## Supplied passage
=== Section Start ===
Submission: Research Papers must be submitted in both of these ways. 

1. Upload a pdf or .doc version to Ctools in the folder: Assignments/History 467 Research Paper.  This submission cannot be viewed by anyone other than the professor and GSI, and it will be kept in a permanent course database.

               2. Turn in a hard copy to your GSI's mailbox in the History Department mailroom in 1025 Tisch Hall.  Write/type the discussion section number or day/time of the weekly meeting on the front of the paper. 

 

Late papers: Leave in the drop box located right outside the mailroom, if the door is locked, with the time and date of submission written on the paper.  Do not worry if your electronic submission is a few hours after the deadline, as long as your hard copy is on time, or vice versa.

 

Length: 9 pages minimum, 10 pages maximum, double-spaced, typed/word processed, 12-point font, normal margins.
=== Section End ===
## Work task 1
Can you reproduce only the entries from the line holding "Как сообщает начальник" through the line holding "номера 110, 210", inclusive, changing "Евро-2012" to "чемпионата Европы 2012 года" and leaving everything else as it stands?
## Work task 2
Could you go on with the research paper submission guidelines, starting after their last sentence?

## Input data
=== Section Start ===
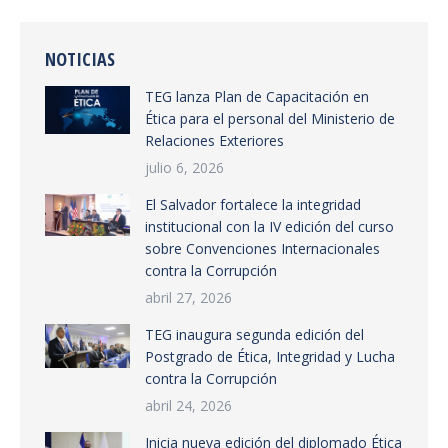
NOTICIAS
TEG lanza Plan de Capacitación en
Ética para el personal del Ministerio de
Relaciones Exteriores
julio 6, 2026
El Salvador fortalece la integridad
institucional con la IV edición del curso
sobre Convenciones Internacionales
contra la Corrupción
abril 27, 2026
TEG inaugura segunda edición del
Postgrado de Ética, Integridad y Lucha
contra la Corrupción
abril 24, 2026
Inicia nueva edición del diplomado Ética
=== Section End ===
=== Section Start ===
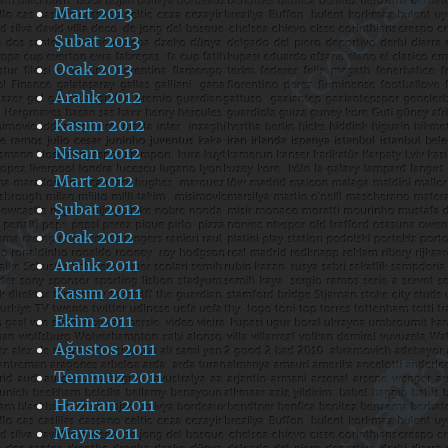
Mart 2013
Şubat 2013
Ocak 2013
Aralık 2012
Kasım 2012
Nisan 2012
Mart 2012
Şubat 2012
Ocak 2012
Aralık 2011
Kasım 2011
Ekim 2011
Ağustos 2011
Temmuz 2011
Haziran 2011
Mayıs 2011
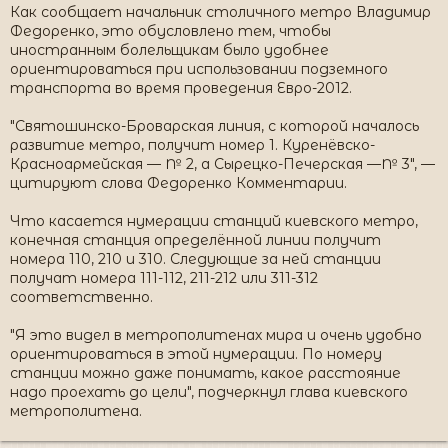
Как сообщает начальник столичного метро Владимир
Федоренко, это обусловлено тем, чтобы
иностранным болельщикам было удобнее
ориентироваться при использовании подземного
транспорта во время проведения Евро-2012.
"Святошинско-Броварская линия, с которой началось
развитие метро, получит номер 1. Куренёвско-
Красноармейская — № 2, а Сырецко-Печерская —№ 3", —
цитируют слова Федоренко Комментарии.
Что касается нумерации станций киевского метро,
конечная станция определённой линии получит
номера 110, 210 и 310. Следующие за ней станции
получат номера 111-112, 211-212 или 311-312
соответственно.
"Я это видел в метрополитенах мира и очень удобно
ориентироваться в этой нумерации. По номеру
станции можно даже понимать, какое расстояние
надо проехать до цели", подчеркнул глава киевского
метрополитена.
=== Section End ===
## Result 1
Как сообщает начальник столичного метро Владимир
Федоренко, это обусловлено тем, чтобы
иностранным болельщикам было удобнее
ориентироваться при использовании подземного
транспорта во время проведения чемпионата Европы 2012 года.
"Святошинско-Броварская линия, с которой началось
развитие метро, получит номер 1. Куренёвско-
Красноармейская — № 2, а Сырецко-Печерская —№ 3", —
цитируют слова Федоренко Комментарии.
Что касается нумерации станций киевского метро,
конечная станция определённой линии получит
номера 110, 210 и 310. Следующие за ней станции

## Result 2
Guidelines: Papers should conform to the History 467 Style Guide, available on CTools. You must use footnotes or endnotes for documentation of sources--no exceptions.  Make sure to document not only direct quotations but also any source from which you draw specific facts or ideas, even if you paraphrase instead of quote the material.  If your footnotes/endnotes are comprehensive, you do not need to include a separate bibliography.  If you consult sources (including websites) that do not appear in your notes, however, you should cite them on a separate bibliographic page.  In addition, you may not submit a paper that is identical to, or substantially similar to, a paper that you have already written or are currently working on for any other course.  Failure to provide adequate documentation and failure to submit an original paper representing your own work for this class alone are serious violations of academic standards, with proportionate consequences.  If you are unsure about any of these guidelines, please consult your GSI or the professor.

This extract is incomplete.